The subject of this thesis is the establishment and development
of a professional middle class in Iraq, during the period from the
foundation of the new state 1921 to the last revolution of 1968. In less
than fifty years this new stratum was instrumental in transforming the
character of the country from a traditional, religious, to a modernizing
The main focus of the study is on the process whereby members of
the professions used their key position to achieve and consolidate political
power, in other words to enter the governing elite. The rise of the
professions was heavily dependent on the introduction of a Western system
of secular education to underpin the process of social, economic and
political change inaugurated under the British mandate, and therefore
particular attention is paid here to the creation of various institutions
of higher education.
The indicator selected is cabinet membership, and an analysis is
provided of the changing pattern of representation of the various professions
in successive governments.
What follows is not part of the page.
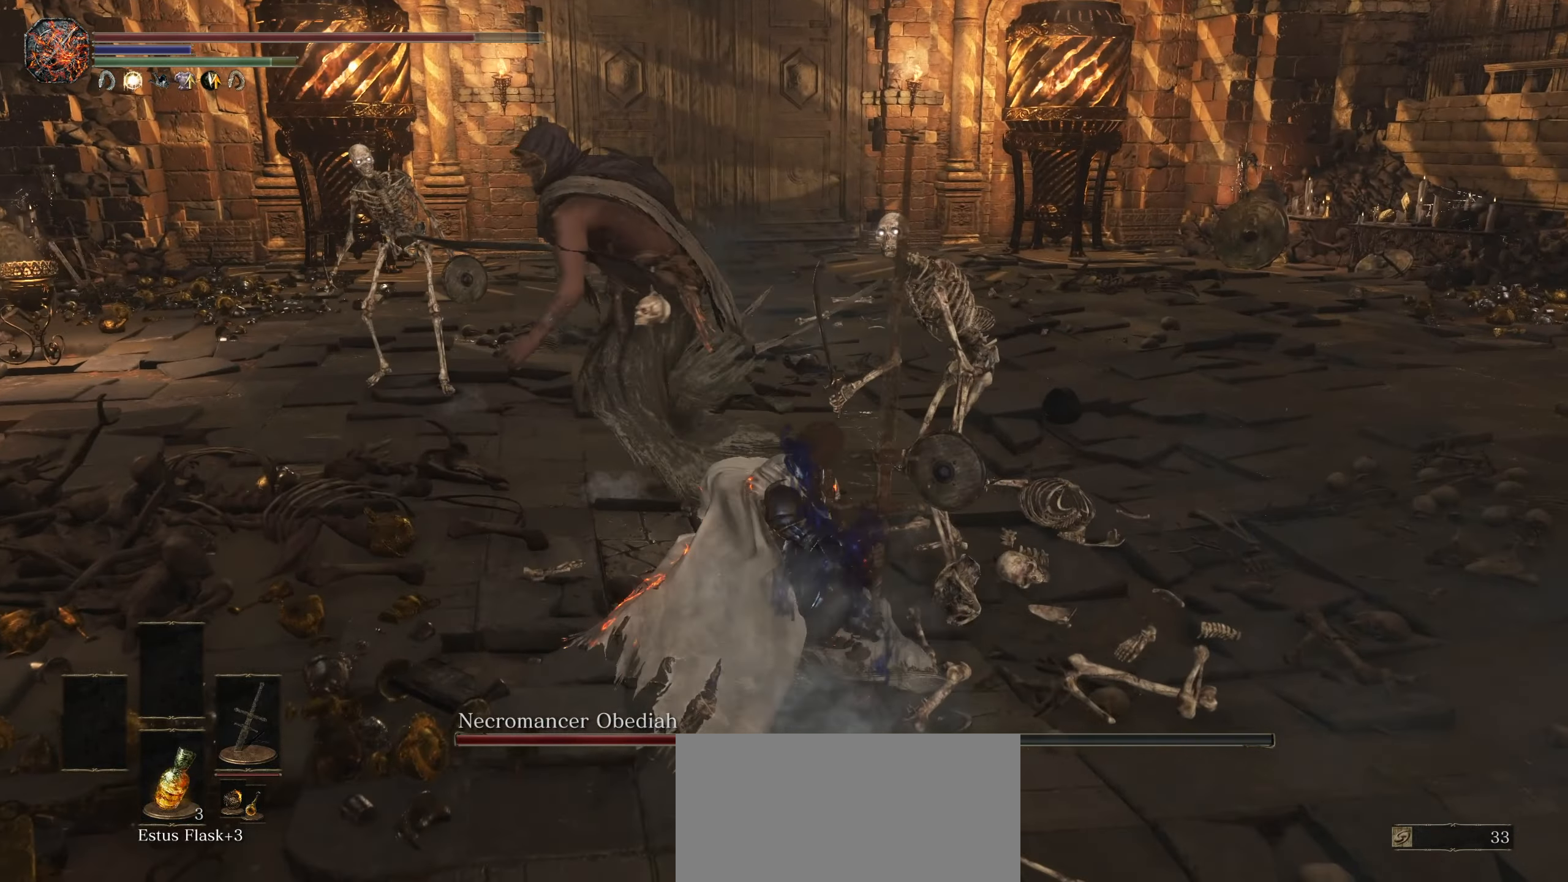
{"dt_ms": 500, "buttons": [], "left_stick": "up", "right_stick": "right", "events": [[350, "left_stick", "up"], [417, "right_stick", "right"]]}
The professions considered are, in order of
importance, lawyers, doctors, engineers, university teachers, secondary
school teachers, civil servants as well as military class respectively.
Each of these professions is examined in detail on the basis of a
standardized scheme to enable comparisons to be made as regards for example
entry requirements, training, political activities, professional ethics,
organization. The data have been drawn from official statistics and
records, from professional governmental sources, and from observation.
An attempt has also been made to relate fluctuations in numbers, of
different professional groups to changes in social economic and political
conditions in the country, and to consider the possible basis for more
national professional manpower planning in the future.